Di kepemiluan, wajahnya tidak asing. Sisin adalah komisioner KPU Jawa Timur periode 2014-2019. Kini, dia kembali di dunia kepemiluan sebagai anggota Bawaslu Provinsi Jatim masa jabatan 2023-2028. Dia merupakan Ketua Umum Korps HMI-Wati Pengurus Besar Himpunan Mahasiswa Islam (Kohati PB HMI) periode 2008-2010. Sisin merupakan lulusan program studi Sosial Ekonomi Fakultas Pertanian Universitas Brawijaya Malang (UB). Meraih gelar sarjana pada 2005. Kemudian, dia melanjutkan ke tingkat Magister di Universitas Indonesia (UI). Di S2-nya, mendapatkan gelar Magister Manajemen Pembangunan Sosial dari Fakultas Ilmu Sosial dan Ilmu Politik (FISIP) UI.

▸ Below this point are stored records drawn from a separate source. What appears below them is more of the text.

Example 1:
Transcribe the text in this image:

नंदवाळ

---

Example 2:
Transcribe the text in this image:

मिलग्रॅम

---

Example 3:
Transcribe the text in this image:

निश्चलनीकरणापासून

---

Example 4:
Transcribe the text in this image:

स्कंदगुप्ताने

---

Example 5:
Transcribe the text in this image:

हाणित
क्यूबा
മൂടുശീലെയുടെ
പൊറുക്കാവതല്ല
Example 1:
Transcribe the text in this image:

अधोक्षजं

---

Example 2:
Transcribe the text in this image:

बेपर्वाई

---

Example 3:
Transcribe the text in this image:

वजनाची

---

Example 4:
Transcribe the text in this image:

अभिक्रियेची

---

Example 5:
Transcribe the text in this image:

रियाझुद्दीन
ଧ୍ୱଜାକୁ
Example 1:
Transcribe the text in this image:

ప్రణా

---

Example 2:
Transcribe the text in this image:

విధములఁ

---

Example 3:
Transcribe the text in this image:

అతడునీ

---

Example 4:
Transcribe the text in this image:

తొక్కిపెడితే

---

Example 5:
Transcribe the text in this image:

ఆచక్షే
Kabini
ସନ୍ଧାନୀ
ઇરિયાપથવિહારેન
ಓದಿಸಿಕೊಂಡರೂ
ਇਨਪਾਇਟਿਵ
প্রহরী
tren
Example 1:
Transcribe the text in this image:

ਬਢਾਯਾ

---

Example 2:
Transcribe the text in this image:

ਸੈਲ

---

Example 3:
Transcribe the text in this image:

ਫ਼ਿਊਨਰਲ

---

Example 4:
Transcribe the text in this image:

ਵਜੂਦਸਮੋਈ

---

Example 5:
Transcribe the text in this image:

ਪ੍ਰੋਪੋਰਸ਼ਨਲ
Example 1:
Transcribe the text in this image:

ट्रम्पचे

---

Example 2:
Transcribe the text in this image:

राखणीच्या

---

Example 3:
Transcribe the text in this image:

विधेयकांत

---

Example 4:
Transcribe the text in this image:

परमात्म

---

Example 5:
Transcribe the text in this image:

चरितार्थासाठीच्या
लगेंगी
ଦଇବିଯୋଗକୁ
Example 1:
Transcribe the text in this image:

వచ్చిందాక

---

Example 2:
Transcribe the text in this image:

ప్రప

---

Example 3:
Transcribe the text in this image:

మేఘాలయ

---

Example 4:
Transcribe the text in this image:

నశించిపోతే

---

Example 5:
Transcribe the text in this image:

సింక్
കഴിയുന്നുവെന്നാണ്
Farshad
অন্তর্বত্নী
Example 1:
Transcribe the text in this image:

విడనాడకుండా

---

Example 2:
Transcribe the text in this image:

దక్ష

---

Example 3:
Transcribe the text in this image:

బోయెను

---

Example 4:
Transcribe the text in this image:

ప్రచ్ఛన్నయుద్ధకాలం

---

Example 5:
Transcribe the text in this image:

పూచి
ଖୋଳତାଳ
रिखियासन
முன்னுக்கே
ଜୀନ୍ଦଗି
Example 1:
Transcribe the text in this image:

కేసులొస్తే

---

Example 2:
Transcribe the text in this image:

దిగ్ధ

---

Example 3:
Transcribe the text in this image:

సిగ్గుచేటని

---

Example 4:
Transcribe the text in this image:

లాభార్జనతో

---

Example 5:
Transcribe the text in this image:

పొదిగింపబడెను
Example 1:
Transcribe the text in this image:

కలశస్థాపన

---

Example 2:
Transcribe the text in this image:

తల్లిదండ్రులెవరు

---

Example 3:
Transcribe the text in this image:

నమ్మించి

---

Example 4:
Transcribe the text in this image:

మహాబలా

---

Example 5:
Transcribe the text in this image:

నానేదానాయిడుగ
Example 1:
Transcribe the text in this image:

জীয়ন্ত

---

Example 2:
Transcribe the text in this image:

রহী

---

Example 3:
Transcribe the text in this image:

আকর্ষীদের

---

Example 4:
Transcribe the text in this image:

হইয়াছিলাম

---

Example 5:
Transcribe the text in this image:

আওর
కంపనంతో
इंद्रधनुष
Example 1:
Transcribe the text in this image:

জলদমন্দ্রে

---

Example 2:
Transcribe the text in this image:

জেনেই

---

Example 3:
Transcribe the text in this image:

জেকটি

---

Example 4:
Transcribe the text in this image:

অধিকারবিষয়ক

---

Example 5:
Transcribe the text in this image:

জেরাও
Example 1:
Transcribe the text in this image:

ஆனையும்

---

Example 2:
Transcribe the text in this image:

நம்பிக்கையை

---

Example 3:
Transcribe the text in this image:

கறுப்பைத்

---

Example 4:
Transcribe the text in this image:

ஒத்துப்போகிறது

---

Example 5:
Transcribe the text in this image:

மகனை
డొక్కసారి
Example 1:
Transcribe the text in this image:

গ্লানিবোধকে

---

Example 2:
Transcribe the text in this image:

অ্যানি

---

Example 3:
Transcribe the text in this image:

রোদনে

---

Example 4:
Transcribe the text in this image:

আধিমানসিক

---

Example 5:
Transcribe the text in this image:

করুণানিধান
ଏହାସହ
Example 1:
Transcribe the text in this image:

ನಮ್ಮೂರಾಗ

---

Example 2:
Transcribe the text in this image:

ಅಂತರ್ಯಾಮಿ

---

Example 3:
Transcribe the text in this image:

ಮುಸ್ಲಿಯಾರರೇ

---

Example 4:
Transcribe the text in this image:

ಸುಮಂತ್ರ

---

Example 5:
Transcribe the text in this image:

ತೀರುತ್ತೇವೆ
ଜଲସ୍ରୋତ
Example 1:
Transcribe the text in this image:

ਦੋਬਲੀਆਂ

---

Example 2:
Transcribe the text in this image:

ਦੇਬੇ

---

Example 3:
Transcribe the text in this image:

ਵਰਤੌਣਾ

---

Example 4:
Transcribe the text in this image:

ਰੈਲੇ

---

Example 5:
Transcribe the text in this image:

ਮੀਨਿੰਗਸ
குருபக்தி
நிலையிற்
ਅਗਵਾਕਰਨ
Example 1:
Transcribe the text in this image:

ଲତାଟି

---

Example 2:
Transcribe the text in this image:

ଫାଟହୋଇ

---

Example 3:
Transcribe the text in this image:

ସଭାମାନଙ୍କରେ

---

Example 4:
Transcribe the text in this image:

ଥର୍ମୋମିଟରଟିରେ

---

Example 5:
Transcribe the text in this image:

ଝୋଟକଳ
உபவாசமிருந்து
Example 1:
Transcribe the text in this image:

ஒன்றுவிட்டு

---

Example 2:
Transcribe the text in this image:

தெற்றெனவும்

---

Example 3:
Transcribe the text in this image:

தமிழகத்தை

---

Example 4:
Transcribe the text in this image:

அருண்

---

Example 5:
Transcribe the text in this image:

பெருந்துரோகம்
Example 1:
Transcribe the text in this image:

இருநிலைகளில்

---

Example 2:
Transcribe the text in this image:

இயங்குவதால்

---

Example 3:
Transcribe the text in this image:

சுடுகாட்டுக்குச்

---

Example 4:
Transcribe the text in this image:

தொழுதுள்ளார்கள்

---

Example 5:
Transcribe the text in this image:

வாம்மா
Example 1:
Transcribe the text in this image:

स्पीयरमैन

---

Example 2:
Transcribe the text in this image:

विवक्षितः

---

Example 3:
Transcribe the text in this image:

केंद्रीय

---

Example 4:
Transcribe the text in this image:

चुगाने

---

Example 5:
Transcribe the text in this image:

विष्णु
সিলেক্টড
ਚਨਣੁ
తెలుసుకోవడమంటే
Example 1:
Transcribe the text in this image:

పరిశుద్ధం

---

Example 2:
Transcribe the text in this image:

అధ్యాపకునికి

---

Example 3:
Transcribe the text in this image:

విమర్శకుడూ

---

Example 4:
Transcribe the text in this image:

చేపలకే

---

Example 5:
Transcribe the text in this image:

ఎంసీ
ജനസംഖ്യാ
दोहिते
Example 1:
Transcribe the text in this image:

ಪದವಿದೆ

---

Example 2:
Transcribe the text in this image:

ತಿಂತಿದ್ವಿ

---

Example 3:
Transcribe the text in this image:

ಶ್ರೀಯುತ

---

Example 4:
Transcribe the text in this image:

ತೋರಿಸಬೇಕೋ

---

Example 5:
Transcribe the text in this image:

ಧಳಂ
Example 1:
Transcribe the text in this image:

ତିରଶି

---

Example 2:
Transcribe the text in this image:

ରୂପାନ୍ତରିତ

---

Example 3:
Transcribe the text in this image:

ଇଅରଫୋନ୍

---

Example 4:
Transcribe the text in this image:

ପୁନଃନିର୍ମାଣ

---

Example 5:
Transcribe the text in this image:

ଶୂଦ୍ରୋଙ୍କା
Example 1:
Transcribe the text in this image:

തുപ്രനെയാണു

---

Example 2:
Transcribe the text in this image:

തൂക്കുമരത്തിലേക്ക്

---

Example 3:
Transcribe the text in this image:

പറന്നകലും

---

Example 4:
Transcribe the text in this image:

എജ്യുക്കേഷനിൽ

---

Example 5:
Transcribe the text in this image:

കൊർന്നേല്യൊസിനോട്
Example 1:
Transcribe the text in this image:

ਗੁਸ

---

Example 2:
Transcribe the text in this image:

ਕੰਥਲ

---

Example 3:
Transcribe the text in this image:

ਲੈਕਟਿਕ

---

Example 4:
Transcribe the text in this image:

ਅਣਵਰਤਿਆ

Sisin juga dikenal sebagai perempuan yang aktif di berbagai wadah organisasi, baik organisasi internal maupun eksternal kampus. Salah satunya, dia pernah menjadi jajaran pengurus BEM Fakultas, Lembaga Bantuan Hukum (LBH) Asosiasi Perempuan Indonesia Untuk Keadilan (APIK). Kemudian, Koalisi Perempuan Indonesia (KPI) wilayah Jatim, serta aktif menjadi anggota Kohati hingga mampu terpilih dan mengemban amanah sebagai Ketua Umum Kohati PB HMI periode 2008-2010. Dia juga merupakan seorang penulis, salah satu di antara buku-bukunya yakni buku berjudul Posisi Perempuan dalam RUU KUHP (2006) dan Kodifikasi Delik Kekerasan dalam Rumah Tangga dalam Revisi KUHP (2007).
Anggota Bawaslu Provinsi Jawa Timur
Anwar Noris

Tim Seleksi (Timsel) Aggota Bawaslu Provinsi Jawa Timur resmi mengumumkan hasil seleksi tes kesehatan dan tes wawancara calon Anggota Badan Pengawas Pemilu Provinsi Jawa Timur Periode 2023-2028. Timsel memutuskan sebanyak delapan orang yang dinyatakan memenuhi kriteria sebagai Anggota Bawaslu Jatim lima tahun kedepan. Satu dari delapan yang dinyatakan lulus adalah Ketua Bawaslu Kabupaten Sumenep Anwar Noris, SH dengan nomor peserta Jl. 001. Pria kelahiran Sumenep 07 April 1980 itu dinyatakan berhak untuk mengikuti uji kelayakan dan kepatutan yang akan dilakukan oleh Bawaslu RI bersama tujuh peserta yang lain.
Meski terlahir di pedesaan, pengalaman menjadi penyelenggara Pemilu tidak diragukan lagi. Maklum, sejak kecil dia telah aktif diberbagai organisasi. Sehingga kemampuan dalam ber-organisasi juga tidak diragukan. Anwar Noris mengawali aktif di organisasi dari Ikatan Pelajar Payudan tahun 1993, dan aktif di organisasi Remaja Islam Payudan tahun 1994 dan tahun 1997 dia juga aktif sebagai anggota Ikatan Santri Annuqayah. Setelah melanjutkan pendidikan Strata 1, Anwar Noris menjadi Ketua Bidang PTKP HMI Cabang Malang Komisariat UNISMA Tahun 2001, dan menjadi Ketua Dewan Perwakilan Mahasiswa
Fakultas Hukum UNISMA Tahun 2001. Tidak hanya itu, tahun 2023 Anwar Noris terpilih sebagai Wakil Presiden Mahasiswa Universitas Islam Malang.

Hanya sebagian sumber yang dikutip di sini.